It's hot, nasty and tough work for those lawmen and the game warden doing a job no one would want to do. Every time we show you it's hard to put words into what we're seeing out here. One of the main images of Hurricane Katrina was the FEMA trailers for folks who lost their homes. Now residents in Smith Point are wondering where they are going to live.
Your heart goes out to Joanne Brenner.

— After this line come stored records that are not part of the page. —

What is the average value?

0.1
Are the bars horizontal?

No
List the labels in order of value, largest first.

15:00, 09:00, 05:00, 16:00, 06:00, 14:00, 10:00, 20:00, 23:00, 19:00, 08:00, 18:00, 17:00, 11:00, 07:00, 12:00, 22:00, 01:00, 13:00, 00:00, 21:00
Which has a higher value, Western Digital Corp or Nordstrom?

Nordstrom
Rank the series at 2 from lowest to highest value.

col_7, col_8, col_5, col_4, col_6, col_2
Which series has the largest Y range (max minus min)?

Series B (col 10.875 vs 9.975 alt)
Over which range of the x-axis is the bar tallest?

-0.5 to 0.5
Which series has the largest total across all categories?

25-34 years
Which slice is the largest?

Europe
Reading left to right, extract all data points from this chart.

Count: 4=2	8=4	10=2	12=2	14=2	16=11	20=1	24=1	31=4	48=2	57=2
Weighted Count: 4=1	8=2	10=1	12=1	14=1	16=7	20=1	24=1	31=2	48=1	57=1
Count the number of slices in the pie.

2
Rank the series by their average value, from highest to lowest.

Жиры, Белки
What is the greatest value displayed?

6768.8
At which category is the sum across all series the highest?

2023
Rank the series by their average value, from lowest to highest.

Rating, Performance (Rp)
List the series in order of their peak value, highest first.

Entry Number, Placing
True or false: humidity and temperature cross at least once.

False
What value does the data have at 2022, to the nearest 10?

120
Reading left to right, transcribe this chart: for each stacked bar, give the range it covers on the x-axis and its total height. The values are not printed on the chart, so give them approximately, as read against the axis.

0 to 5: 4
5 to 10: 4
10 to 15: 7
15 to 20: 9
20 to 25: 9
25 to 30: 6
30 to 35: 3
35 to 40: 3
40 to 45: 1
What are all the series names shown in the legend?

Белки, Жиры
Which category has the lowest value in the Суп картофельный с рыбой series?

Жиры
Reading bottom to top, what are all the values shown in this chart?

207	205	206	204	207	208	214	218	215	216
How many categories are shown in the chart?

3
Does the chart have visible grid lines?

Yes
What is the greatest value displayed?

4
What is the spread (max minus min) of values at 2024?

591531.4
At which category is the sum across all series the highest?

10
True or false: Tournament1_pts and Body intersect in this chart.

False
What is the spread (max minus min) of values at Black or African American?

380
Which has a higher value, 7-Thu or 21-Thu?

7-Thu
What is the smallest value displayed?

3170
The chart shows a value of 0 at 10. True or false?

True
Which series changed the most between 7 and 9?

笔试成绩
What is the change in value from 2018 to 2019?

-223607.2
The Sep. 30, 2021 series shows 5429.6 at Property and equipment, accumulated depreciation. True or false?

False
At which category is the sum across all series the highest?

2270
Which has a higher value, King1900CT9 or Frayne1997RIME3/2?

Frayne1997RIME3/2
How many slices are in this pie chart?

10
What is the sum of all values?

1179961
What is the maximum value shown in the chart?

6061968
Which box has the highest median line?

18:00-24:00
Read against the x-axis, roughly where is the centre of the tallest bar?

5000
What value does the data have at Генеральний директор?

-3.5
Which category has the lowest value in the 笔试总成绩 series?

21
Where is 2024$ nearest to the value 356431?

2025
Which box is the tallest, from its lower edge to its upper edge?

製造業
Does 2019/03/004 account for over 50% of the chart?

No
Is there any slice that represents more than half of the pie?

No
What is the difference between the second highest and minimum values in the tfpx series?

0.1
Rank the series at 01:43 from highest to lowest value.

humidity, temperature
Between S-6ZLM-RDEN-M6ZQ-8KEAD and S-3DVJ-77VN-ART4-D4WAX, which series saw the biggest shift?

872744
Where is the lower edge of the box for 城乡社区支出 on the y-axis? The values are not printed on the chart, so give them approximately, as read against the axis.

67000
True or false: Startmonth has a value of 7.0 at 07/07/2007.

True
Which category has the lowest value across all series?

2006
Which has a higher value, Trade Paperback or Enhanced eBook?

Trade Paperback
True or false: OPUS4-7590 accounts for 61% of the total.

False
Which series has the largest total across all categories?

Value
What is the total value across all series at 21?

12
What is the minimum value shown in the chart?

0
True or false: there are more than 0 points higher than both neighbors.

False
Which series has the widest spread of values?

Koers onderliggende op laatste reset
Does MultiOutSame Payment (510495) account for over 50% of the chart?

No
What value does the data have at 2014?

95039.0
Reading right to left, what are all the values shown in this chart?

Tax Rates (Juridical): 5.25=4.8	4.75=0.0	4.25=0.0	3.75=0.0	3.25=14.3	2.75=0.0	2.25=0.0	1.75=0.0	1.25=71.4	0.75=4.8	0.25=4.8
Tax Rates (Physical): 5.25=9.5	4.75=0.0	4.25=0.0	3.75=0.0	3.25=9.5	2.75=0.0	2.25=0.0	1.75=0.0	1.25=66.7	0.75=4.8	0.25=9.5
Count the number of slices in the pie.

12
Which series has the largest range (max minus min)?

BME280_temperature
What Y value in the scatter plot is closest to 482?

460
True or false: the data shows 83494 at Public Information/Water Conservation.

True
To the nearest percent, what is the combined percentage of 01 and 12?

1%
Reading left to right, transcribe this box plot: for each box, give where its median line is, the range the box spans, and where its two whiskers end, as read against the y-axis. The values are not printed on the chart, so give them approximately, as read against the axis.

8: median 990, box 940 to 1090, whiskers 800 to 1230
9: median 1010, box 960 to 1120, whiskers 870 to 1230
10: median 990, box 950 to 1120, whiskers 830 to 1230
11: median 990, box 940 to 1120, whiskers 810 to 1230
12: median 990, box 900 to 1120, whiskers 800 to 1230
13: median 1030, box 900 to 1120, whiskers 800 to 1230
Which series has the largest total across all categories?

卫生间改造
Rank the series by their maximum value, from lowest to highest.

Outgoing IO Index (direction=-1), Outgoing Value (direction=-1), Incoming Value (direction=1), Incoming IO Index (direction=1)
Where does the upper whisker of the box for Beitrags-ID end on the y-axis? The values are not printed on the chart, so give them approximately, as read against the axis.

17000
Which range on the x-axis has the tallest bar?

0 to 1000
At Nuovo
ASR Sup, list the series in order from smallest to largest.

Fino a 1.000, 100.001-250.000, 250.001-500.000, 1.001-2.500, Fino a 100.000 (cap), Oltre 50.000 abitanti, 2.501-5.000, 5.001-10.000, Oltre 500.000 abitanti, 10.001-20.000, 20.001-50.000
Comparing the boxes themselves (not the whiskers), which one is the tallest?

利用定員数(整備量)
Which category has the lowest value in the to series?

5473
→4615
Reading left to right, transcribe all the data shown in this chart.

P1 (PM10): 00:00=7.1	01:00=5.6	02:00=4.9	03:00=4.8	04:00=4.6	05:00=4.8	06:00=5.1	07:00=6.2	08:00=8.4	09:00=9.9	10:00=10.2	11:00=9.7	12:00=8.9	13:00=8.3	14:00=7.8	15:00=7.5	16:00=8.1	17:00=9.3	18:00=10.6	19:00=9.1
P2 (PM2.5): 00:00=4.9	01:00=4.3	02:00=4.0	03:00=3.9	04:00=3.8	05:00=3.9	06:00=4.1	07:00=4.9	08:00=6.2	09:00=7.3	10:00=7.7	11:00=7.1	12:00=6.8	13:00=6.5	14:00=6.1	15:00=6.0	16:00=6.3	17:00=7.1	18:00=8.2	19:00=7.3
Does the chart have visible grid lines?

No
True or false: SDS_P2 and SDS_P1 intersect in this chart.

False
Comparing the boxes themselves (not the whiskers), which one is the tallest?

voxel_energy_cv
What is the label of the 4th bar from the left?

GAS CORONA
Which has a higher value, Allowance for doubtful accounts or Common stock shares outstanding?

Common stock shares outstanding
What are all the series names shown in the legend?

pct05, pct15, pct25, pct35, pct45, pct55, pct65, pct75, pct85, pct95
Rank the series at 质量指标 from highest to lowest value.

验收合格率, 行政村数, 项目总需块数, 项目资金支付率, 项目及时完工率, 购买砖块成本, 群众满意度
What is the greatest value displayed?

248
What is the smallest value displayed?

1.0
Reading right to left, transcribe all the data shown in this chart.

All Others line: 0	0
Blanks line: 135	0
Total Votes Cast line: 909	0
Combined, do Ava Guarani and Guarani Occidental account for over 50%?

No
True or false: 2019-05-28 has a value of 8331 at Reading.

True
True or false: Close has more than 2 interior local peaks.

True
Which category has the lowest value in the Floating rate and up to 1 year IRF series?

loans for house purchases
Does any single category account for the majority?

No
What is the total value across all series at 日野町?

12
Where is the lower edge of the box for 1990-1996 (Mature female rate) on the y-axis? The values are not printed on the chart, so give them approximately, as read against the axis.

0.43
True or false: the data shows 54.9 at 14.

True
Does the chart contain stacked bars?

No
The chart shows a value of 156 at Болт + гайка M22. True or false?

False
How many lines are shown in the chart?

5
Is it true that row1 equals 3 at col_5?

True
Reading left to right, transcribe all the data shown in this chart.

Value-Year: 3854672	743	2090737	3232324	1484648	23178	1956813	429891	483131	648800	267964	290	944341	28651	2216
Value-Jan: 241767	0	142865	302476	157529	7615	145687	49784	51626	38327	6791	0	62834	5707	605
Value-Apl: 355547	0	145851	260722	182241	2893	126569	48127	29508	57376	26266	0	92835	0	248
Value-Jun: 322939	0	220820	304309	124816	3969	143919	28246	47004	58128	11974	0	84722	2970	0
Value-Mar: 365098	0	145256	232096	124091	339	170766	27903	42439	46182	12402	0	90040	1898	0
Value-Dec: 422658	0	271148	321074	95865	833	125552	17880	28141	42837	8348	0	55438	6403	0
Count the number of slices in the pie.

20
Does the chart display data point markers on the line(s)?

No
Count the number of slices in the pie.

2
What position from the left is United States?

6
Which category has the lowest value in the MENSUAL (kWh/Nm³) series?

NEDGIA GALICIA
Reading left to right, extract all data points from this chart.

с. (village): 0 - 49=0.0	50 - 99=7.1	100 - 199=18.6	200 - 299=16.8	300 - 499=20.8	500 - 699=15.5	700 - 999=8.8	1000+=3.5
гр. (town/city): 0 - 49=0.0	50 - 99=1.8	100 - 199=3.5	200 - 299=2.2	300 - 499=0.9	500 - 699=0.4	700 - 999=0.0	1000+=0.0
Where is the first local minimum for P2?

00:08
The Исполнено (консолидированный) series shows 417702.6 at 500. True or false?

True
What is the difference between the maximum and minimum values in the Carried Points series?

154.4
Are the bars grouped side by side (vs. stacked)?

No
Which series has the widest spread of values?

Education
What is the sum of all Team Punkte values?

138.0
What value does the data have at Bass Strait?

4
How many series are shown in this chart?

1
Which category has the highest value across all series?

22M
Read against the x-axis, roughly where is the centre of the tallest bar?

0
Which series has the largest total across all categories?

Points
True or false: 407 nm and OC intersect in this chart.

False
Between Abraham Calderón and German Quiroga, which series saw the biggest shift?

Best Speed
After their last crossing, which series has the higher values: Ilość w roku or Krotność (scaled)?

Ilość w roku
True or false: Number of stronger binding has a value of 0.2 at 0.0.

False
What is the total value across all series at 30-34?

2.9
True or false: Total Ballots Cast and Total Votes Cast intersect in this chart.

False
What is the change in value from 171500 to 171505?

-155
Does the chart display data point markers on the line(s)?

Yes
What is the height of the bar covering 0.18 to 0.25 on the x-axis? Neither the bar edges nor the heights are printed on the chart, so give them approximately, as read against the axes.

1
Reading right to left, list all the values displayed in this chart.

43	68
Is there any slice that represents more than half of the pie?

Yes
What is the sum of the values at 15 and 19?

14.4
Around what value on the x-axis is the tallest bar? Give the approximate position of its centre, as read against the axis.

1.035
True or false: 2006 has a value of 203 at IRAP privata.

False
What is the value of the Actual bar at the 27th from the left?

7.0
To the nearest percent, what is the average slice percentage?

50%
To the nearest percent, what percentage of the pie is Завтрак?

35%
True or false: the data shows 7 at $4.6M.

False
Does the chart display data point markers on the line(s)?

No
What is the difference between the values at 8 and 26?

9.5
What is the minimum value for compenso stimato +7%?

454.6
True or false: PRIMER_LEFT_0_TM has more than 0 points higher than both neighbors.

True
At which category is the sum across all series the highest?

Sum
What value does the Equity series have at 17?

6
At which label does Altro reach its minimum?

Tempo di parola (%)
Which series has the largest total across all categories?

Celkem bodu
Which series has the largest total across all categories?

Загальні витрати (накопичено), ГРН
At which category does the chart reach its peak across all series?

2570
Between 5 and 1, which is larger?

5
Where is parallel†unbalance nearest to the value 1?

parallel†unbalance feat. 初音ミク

She spent 40 years as a school counselor and in retirement wanted to spend her time enjoying Trinity Bay.
"It was perfect," she told us while crying.
Ike has now washed her dreams away.
"Dead cows in the yard, there are alligators coming up in the yard," she told us. "It's just unbelievable."
She applied for help from FEMA.
"I told them, I lost everything, I have no place to live," she said.
And they said she was not eligible for support.
"I was devastated," Brenner said. "And I mean what does it take?"
Down the road, the grim search for victims begins. That effort is lead by a 3-year-old lab named Jackson.
"You feel bad sometimes for the families but as we say, if it was one of my family [members], you'd want the loved one to be found," said Port Arthur Police Detective Mark Holmes. "And hopefully if someone is missing we can find them and give them back to the family to have a decent goodbye."
It's tough going for those folks searching for victims. Some of the debris piles are 10 feet high. It's nasty and hot. You have to navigate through mosquitoes and wood.
My photographer Stephen Davis got a nail up through his rubber boot into his foot. That is one of the many things the crews have to work through as the dog, Jackson, and all of the folks who are working here tried to find what they hoped they don't find. But there are many people still missing.